Huzurun ekildiği Cudi Dağı eteklerinde bahçelerde yeşerdi
Cudi Dağı eteklerindeki Toptepe köyüne alt Çukurhan mezrasını terör olayları nedeniyle 1991’de terk edip, Cizre’ye göç eden Veysi Üstün, babasından kalan topraklara 2003’te dönmeye karar verdi. Dedesinin, babasının diktiği ağaçların yandığını gören Üstün, araziyi eski haline getirmek için kolları sıvadı. Üstün, kendisine ait 10 dönümlük araziye meyve ağaçları dikmeye başladı. Üstün, aradan geçen 18 yılda arazisine incir, nar, üzüm, hurma gibi meyvelerin yanı sıra sebzeler de yetiştirdi. Üstün’ün çabasını görebilen diğer köylüler de geri dönerek senet ve bahçelerinde çalışmaya başladı.

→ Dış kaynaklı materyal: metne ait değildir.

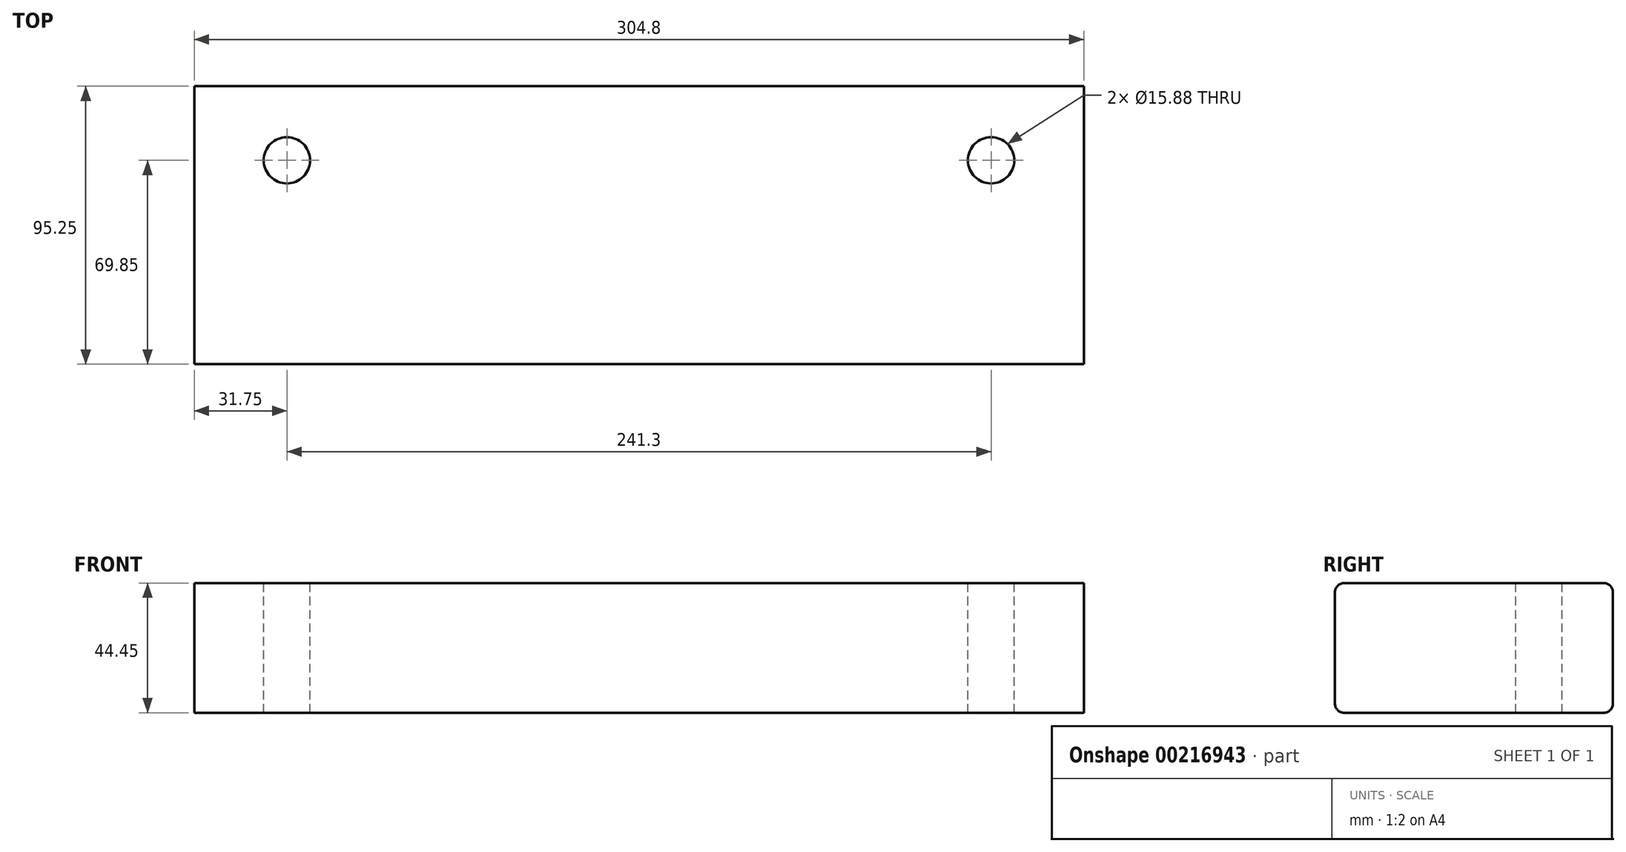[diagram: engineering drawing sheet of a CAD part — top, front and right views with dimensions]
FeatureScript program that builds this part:
annotation { "Feature Type Name" : "Feature", "Feature Type Description" : "" }
export const myFeature = defineFeature(function(context is Context, id is Id, definition is map)
    precondition{}
    {
        {
            var Q0;
            Q0=qCreatedBy(makeId("Top.planeOp"),FACE);
            var sketch = newSketch(context, id + "F0", { "sketchPlane" : qUnion([Q0])});
            skLineSegment(sketch, "E0.bottom", {"start": v(0, 0) * mm, "end": v(304.8, 0) * mm});
            skLineSegment(sketch, "E0.top", {"start": v(0, 95.25) * mm, "end": v(304.8, 95.25) * mm});
            skLineSegment(sketch, "E0.left", {"start": v(0, 0) * mm, "end": v(0, 95.25) * mm});
            skLineSegment(sketch, "E0.right", {"start": v(304.8, 0) * mm, "end": v(304.8, 95.25) * mm});
            skSolve(sketch);
        }
        {
            var Q0;
            Q0 = qSketchRegion(id + "F0", true);
            extrude(context, id + "F1", {"entities" : qUnion([Q0]), "depth" : 44.45 * mm});
        }
        {
            var Q0;
            Q0=makeQuery(id+"F1.opExtrude","CAP_EDGE",EDGE,{"disambiguationData":[OSD([sQuery(id+"F0.wireOp",EDGE,"E0.top")])],"isStart":false});
            var Q1;
            Q1=makeQuery(id+"F1.opExtrude","CAP_EDGE",EDGE,{"disambiguationData":[OSD([sQuery(id+"F0.wireOp",EDGE,"E0.bottom")])],"isStart":false});
            var Q2;
            Q2=makeQuery(id+"F1.opExtrude","CAP_EDGE",EDGE,{"disambiguationData":[OSD([sQuery(id+"F0.wireOp",EDGE,"E0.bottom")])],"isStart":true});
            var Q3;
            Q3=makeQuery(id+"F1.opExtrude","CAP_EDGE",EDGE,{"disambiguationData":[OSD([sQuery(id+"F0.wireOp",EDGE,"E0.top")])],"isStart":true});
            fillet(context, id + "F2", {"entities" : qUnion([Q0, Q1, Q2, Q3]), "radius" : 3.17 * mm, "tangentPropagation" : true, "allowEdgeOverflow" : false});
        }
        {
            var Q0;
            Q0=makeQuery(id+"F1.opExtrude","CAP_FACE",FACE,{"disambiguationData":[OSD([sQuery(id+"F0.wireOp",EDGE,"E0.bottom"),sQuery(id+"F0.wireOp",EDGE,"E0.top"),sQuery(id+"F0.wireOp",EDGE,"E0.left"),sQuery(id+"F0.wireOp",EDGE,"E0.right")])],"isStart":false});
            var sketch = newSketch(context, id + "F3", { "sketchPlane" : qUnion([Q0])});
            skLineSegment(sketch, "E1", {"start": v(152.4, 92.08) * mm, "end": v(152.4, 3.17) * mm, "construction": true});
            skCircle(sketch, "E2", {"center": v(31.75, 69.85) * mm, "radius": 7.94 * mm});
            skLineSegment(sketch, "E3", {"start": v(0, 69.85) * mm, "end": v(31.75, 69.85) * mm, "construction": true});
            skLineSegment(sketch, "E4", {"start": v(31.75, 69.85) * mm, "end": v(31.75, 95.25) * mm, "construction": true});
            skCircle(sketch, "E5.MirrorC", {"center": v(273.05, 69.85) * mm, "radius": 7.94 * mm});
            skSolve(sketch);
        }
        {
            var Q0;
            Q0 = qSketchRegion(id + "F3", true);
            extrude(context, id + "F4", {"entities" : qUnion([Q0]), "operationType" : NewBodyOperationType.REMOVE, "endBound" : BoundingType.THROUGH_ALL, "oppositeDirection" : true, "depth" : 25.4 * mm});
        }
    });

‘YILDA 100 TONDAN ARTI NAR ÇIKIYOR’
Babasından daha sonra köylerinin daima yakılıp yıkıldığını açıklayan Üstün, “Cizre’ye göç ettik. Daha Sonra Cizre’den Şırnak’a geçtik. 2003’te köyümüze geldik. Bahçemizi yepyeni yaptık. Her türlü sebzemiz, meyvemiz var. İncir, erik, nar, şeftali ve çoğu meyve. Bir kısmını satıyoruz, bir kısmını akrabalarımıza, komşularımıza veriyoruz. Fazla fazla olduğu için müşteri varsa satıyoruz. Yılda 100 tondan pozitif nar çıkıyor. İncir 20 tondan pozitif çıkıyor. Üzüm bol. Yalnızca su sıkıntımız var. Cudi Dağı’nın eteğindeyiz. Cudi’nin suyu ile bahçelerimizi suluyoruz. Cudi’nin suyu bereketlidir. 50’den fazla aile şu anda bahçelerle uğraşıyor. Geldiğimiz süre burası çöldü. Dedelerimizin, babalarımızın diktiği 1- 2 fidan kalmıştı. Geri kalan hepsini diktik. Can verdik, su verdik. Bu ülkü getirdik” diye konuştu.